Threading Model
Three-thread architecture for real-time audio, responsive UI, and background inference in the musegpt VST3 plugin.
musegpt runs inference via HTTP API calls to external backends. These calls can take milliseconds to minutes (streaming). The threading model ensures the audio thread is never blocked, the UI remains responsive, and inference runs safely in the background.
The Three Threads
Audio Thread (Real-Time, DAW-Controlled)
- Calls
processBlock()at ~1-10ms intervals - Must never block: no allocations, no locks, no syscalls, no HTTP, no I/O
- Reads inference results (e.g., generated MIDI) from a lock-free FIFO
- Never initiates inference requests
UI Thread (Main Thread)
- Handles user interaction and GUI repaints
- Enqueues inference requests to the background thread (non-blocking)
- Reads streaming response tokens from a lock-free queue
- Never waits on inference completion
Background Thread (Inference Worker)
- Owns the HTTP client lifecycle
- Picks up requests from a thread-safe queue
- Makes blocking HTTP calls to the configured inference backend
- Streams response tokens back via a lock-free queue
- The only thread that is allowed to block on I/O
Data Flow
sequenceDiagram
participant UI as UI Thread
participant BG as Background Thread
participant Audio as Audio Thread
UI->>BG: user sends message (queue)
BG->>BG: HTTP call to backend
BG->>UI: streaming tokens (lock-free)
UI->>UI: update display
BG->>Audio: MIDI result (lock-free FIFO)
Audio->>Audio: read MIDI (never blocks)
Rules
- No mutexes on the audio thread. All communication with the audio thread uses lock-free structures only (SPSC ring buffers, atomic flags).
- Audio thread reads, never writes requests. It consumes results from a lock-free FIFO. It never initiates inference.
- UI thread never waits on inference. It enqueues requests and polls/receives responses asynchronously.
- Background thread owns all I/O. It is the only thread that makes HTTP calls or touches the network.
- UI-to-background communication uses a thread-safe queue. A mutex is acceptable here since neither thread is real-time.
- Backend lifecycle is managed on the background thread. Starting, stopping, and health-checking backends never happens on the audio or UI thread.
- Streaming tokens are delivered incrementally. The background thread pushes tokens as they arrive via SSE; the UI thread consumes them for display without waiting for completion.
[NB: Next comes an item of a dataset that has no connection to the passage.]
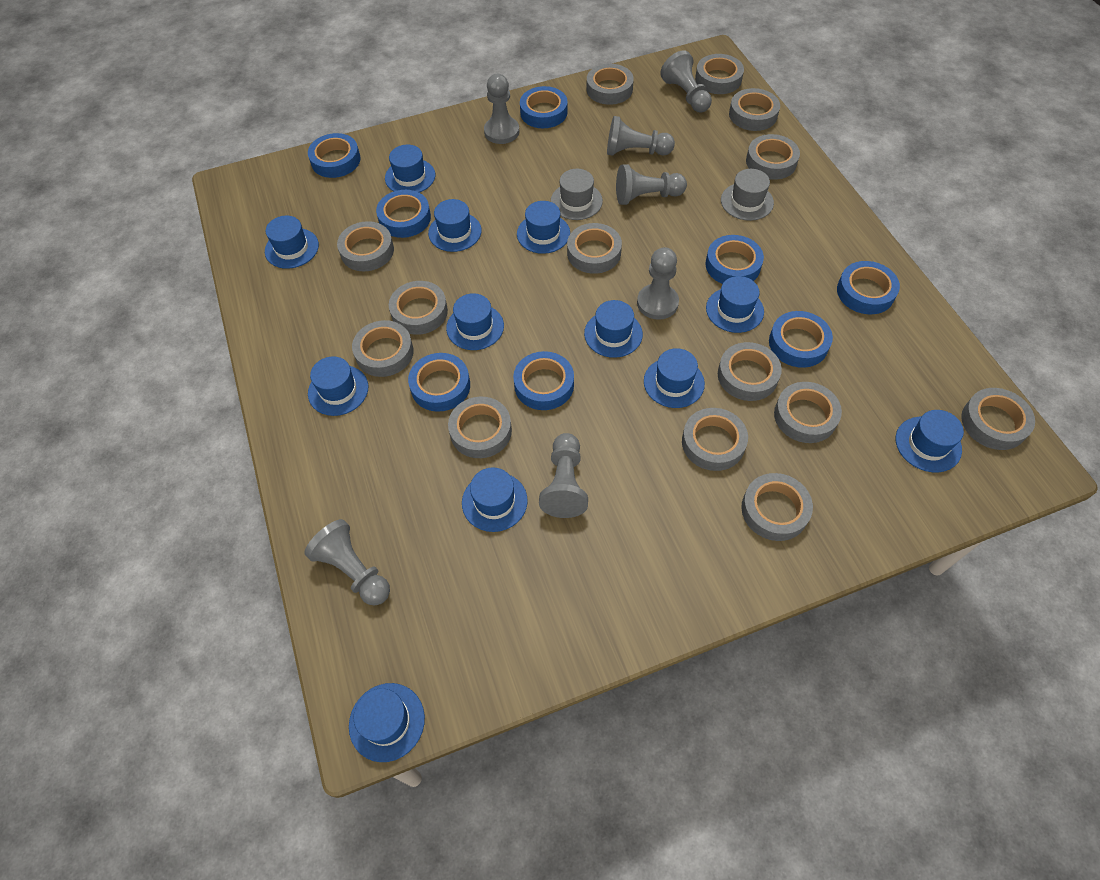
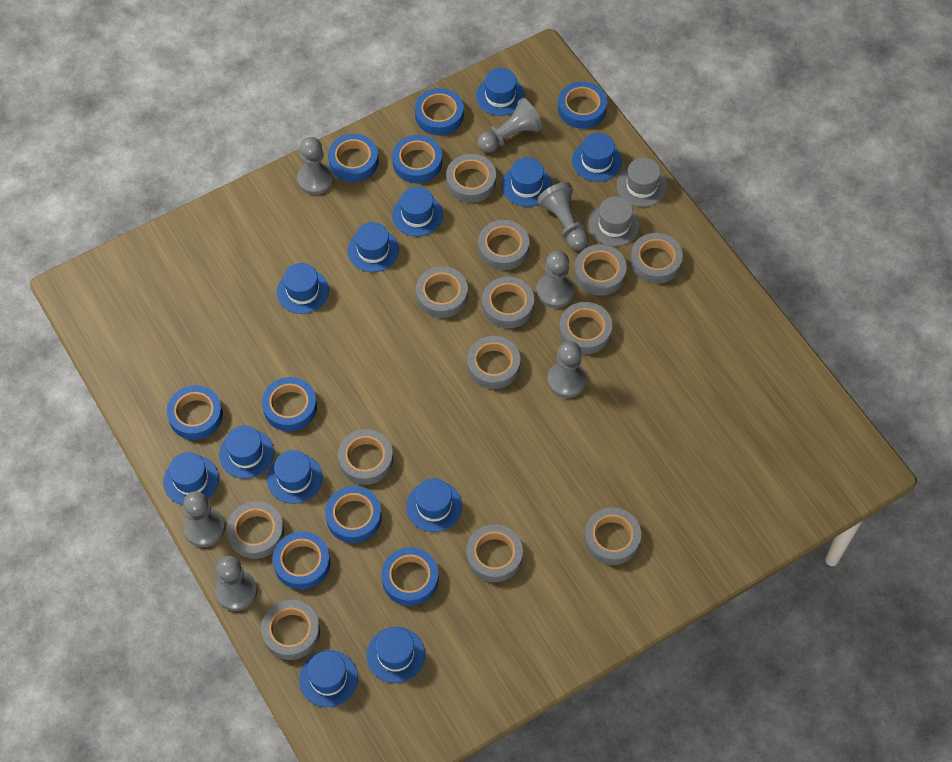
blue tape: 8 -> 9
grey tape: 14 -> 13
- Cancellation is cooperative. The UI thread sets an atomic cancel flag; the background thread checks it between tokens and aborts the HTTP call.
Testing Strategy
- Interface contract tests: verify the
InferenceBackendabstraction behaves correctly using a mock backend - Async request/response tests: submit a request, confirm the response arrives on a callback, confirm the caller never blocks
- Audio thread safety tests: prove the audio thread can read results without blocking, even during active inference
- Concurrent stress tests: multiple requests, backend start/stop during inflight requests, rapid submit/cancel
- ThreadSanitizer (TSan): all tests compile and run clean with
-fsanitize=thread